Und immerhin werde ich nun auch bei der Durchgabe der Zwischenstände hin und wieder erwähnt, stellvertretend für das Team Gemeinschaftserlebnis Sport & KMR. Es kühlt kaum ab in der Nacht. Bei einer kleinen Pause, zu der ich mich immer ins Auto am nahe gelegenen Parkplatz setze und von meinen mitgebrachten Säften trinke und einen Energieriegel zu mir nehme, zeigt das Autothermometer 19,5°C Außentemperatur. So laufe ich auch in der Nacht im kurzen Trägerhemd. 

Der 24-Stunden Lauf für Kinderrechte wird bereits zum dritten Mal ausgetragen. Auch in diesem Jahr kann er mit weiterem Wachstum für einen guten Zweck aufwarten.
Der Lauf wird vom Förderverein Kinderfreundliches Stuttgart e.V., dem Kinderbüro Stuttgart, dem Sportkreis Stuttgart und dem Stadtjugendring Stuttgart e.V. gemeinsam veranstaltet. Veranstaltungsort ist die Bezirkssportanlage in Stuttgart Degerloch.
2009 steht der Kinderrechte–Lauf unter dem Motto: „Recht auf Bildung für alle Kinder“. Mit den erlaufenen Spendengeldern sollen in diesem Jahr besonders Kinderhilfsprojekte unterstützt werden, die der Förderung und Bildung aller Kinder zugute kommen. „Bildung ist der Schlüssel für persönliche Lebenschancen, gesellschaftliche Teilhabe und berufliche Perspektiven."

Am frühen Morgen kurz nach Sonnenaufgang beginnt es dann zu regnen. Zwei Runden gehe ich noch, dann will ich im Auto das Regencape holen. Gerade dort angekommen, geht für rund 10 Minuten ein kräftiger Schauer runter. Danach ist Ruhe, es regnet nicht mehr. So brauche ich auch das Cape nicht und gehe weiter meine Runden. Der Vormittag vergeht sehr langsam, auch weil auf der Bühne nicht viel passiert und auch, weil im Vergleich zum Vortag nun wesentlich weniger Teilnehmer unterwegs sind. Nur wenige laufen, die Masse marschiert.

Irgendwann am Morgen habe ich dann die 250 Runden auf meiner Stoppuhr erfasst.
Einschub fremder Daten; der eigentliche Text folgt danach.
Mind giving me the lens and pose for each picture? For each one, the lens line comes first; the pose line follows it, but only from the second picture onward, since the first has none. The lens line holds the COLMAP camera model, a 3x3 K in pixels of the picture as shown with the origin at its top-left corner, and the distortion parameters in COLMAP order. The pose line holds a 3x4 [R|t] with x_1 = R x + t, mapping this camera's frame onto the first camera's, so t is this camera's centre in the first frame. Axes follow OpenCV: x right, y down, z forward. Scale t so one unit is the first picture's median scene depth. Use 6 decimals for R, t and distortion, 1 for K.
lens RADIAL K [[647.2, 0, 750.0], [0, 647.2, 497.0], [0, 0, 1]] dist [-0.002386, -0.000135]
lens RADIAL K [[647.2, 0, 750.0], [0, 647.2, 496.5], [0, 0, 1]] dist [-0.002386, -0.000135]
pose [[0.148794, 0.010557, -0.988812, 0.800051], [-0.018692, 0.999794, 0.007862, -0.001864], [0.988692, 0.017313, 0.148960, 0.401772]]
Zur Kontrolle frage ich im Zeitnehmerzelt nach, ob über den Transponder das selbe Ergebnis ermittelt wurde. "Sie haben jetzt 235 Runden auf ihrem Konto" lautete aber die niederschmetternde Antwort. Das konnte nicht sein und so habe ich erst mal alle meine gelaufenen und gestoppten Runden ausgewertet. Hat mich eine halbe Stunde gekostet, aber bewiesen, dass ich richtig lag. Ursache war das Transpondersystem, das bei zwei oder mehr Läufern, die gleichzeitig ihren Arm über das Gerät führten, nur jeweils einen Transponder erfassen konnte. Zum Glück war der Veranstalter bereit, meine Runden entsprechend zu korrigieren.
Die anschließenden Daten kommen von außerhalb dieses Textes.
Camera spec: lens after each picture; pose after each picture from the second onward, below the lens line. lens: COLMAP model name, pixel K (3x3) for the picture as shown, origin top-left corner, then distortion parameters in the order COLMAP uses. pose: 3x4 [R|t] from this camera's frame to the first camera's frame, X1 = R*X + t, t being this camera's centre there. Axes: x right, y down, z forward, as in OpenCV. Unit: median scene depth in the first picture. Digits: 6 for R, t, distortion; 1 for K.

Von Jahr zu Jahr steigt das Spendenbarometer beim Stuttgarter 24-Stunden-Lauf. Im vergangenen Jahr liefen auf der Bezirkssportanlage in Degerloch über 600 Menschen rund 9.200 km für Kinderrechte. Das waren fast doppelt so viele Läufer und Kilometer als beim ersten 24-Stunden-Lauf im Jahr 2007. Mit knapp 20.000 Euro Spendengeldern wurden 17 Kinderhilfsprojekte gefördert.
2009 wurden insgeamt 44.671 Runden, also 17.868,4 km gelaufen (sieht man mal von der Fehlerquelle bei der Rundenzählung ab). "Kinder haben das Recht auf Entwicklung und Entfaltung ihrer Persönlichkeit. Unsere Aufgabe ist es, den Kindern zur Verwirklichung ihrer Rechte zu verhelfen. Unser Lauf soll dazu beitragen, diese Bedürfnisse der Kinder stärker ins Bewusstsein zu rücken“, so Roswitha Wenzl, Kinderbeauftragte der Stadt Stuttgart.
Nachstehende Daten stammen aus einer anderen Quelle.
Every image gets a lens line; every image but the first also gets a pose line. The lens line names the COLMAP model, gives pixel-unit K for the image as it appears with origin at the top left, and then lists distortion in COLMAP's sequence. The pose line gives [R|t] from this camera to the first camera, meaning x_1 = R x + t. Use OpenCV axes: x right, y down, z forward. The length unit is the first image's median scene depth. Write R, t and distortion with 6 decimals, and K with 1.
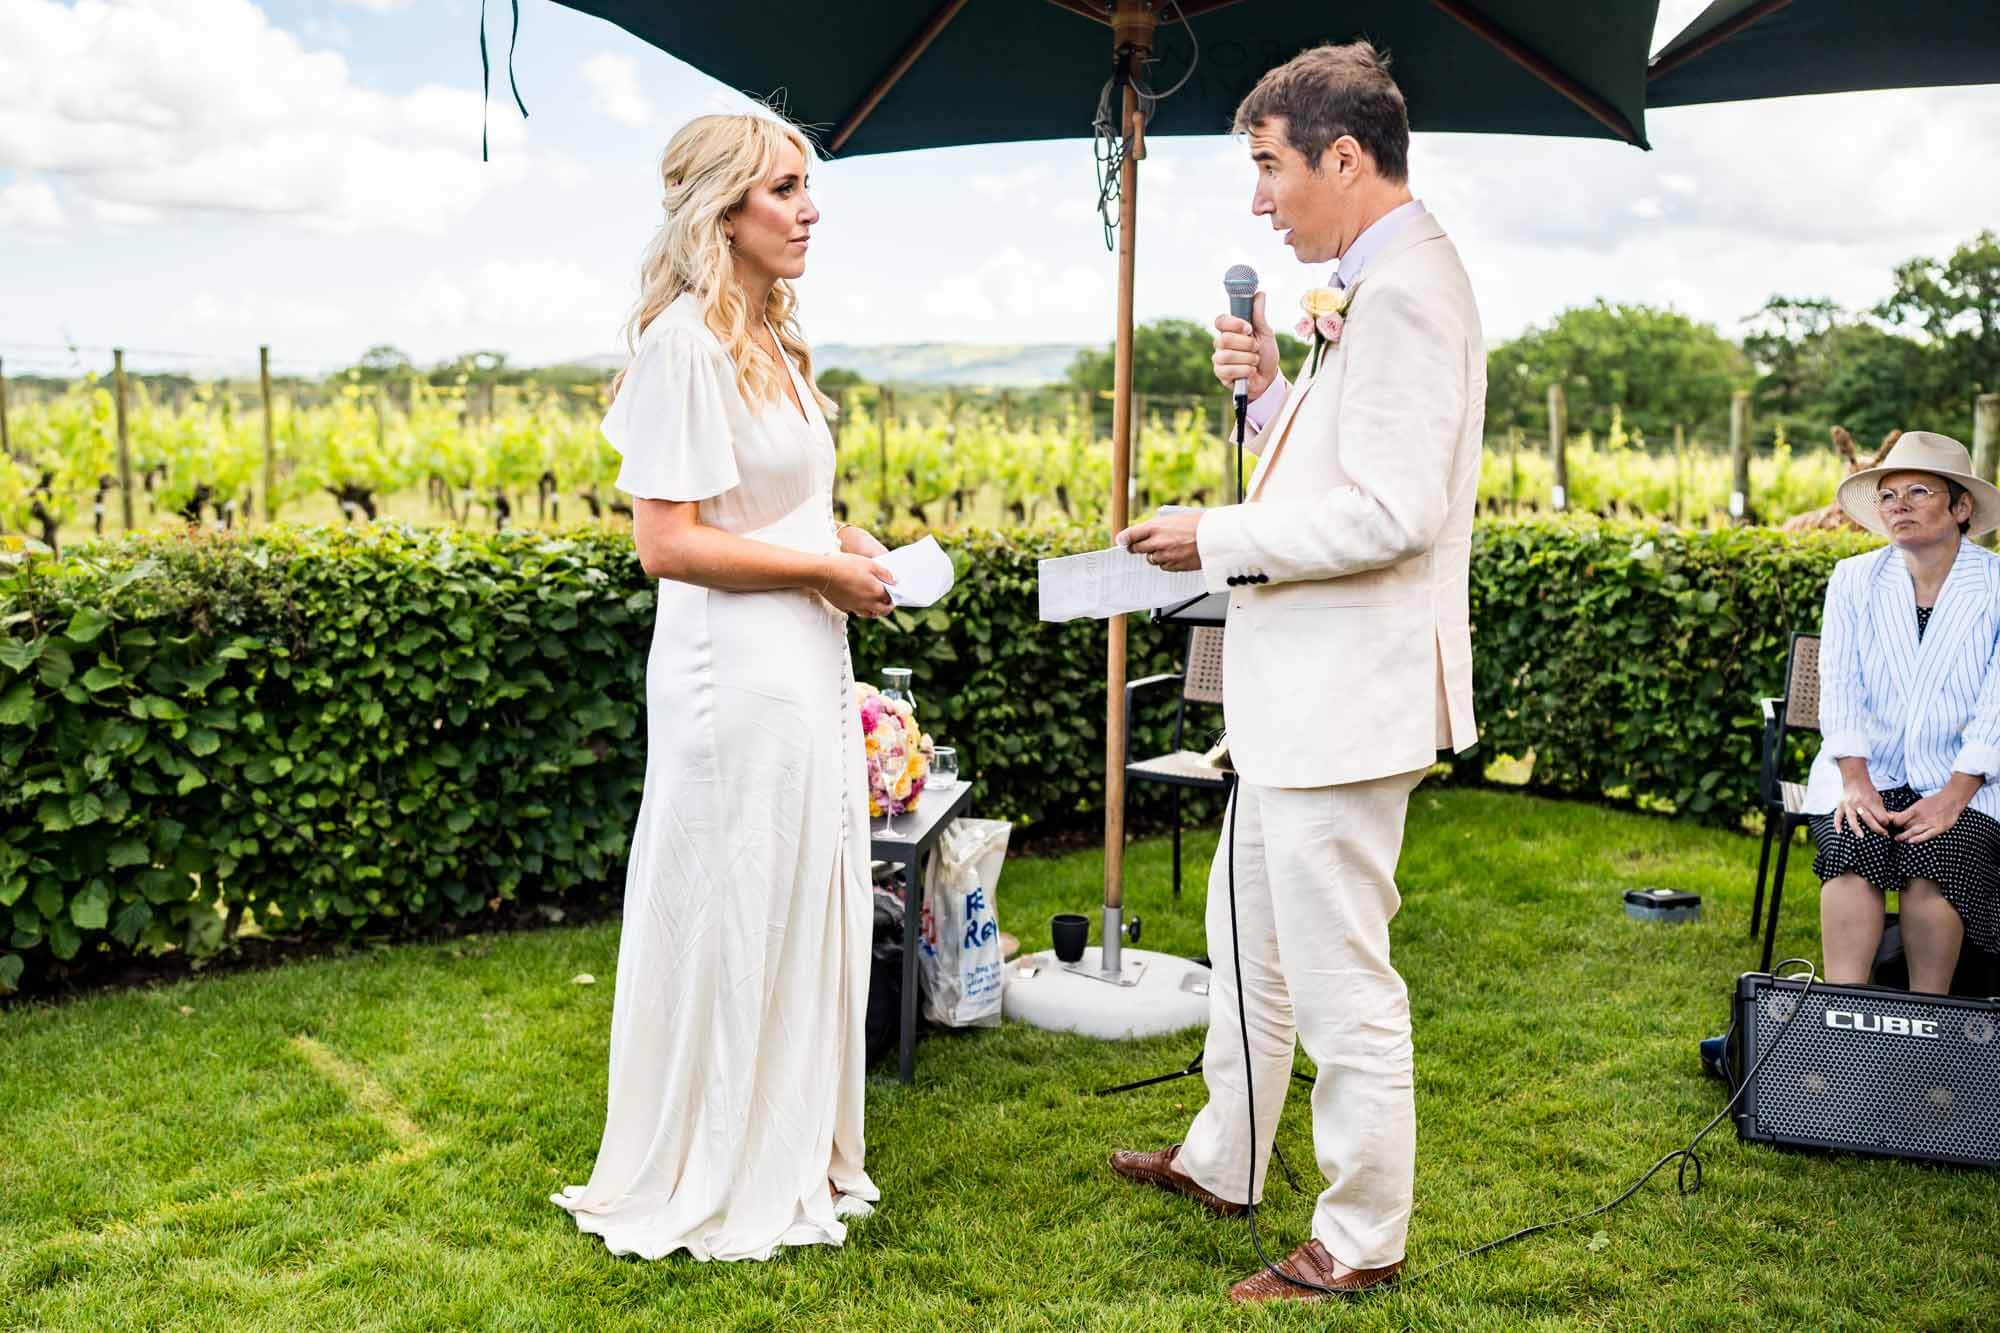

Beim 24-Stunden-Lauf fließt das „erlaufene“ Geld zu 100 Prozent in Stuttgarter Kinder­projekte. Eine unabhängige Jury entscheidet, welche Projekte unterstützt werden. Stellvertretend für die Teams werden zwei Teilnehmer jedes Teams zur Siegerehrung auf die Bühne gerufen. Auch ich darf dort hinauf, denn ich war mit meinen insgesamt 300 Runden oder 120 km der fleißigste Rundensammler. Sehr viele waren schneller unterwegs, haben aber auch nicht so lange durchgehalten.
Zum Abschluß mein geschundener blasengeplagter rechter Fuß nach dem Ende meines Laufs. Das eiförmige ist übrigens das Blasenpflaster, welches mit der Zeit ein Stück nach vorne gewandert war.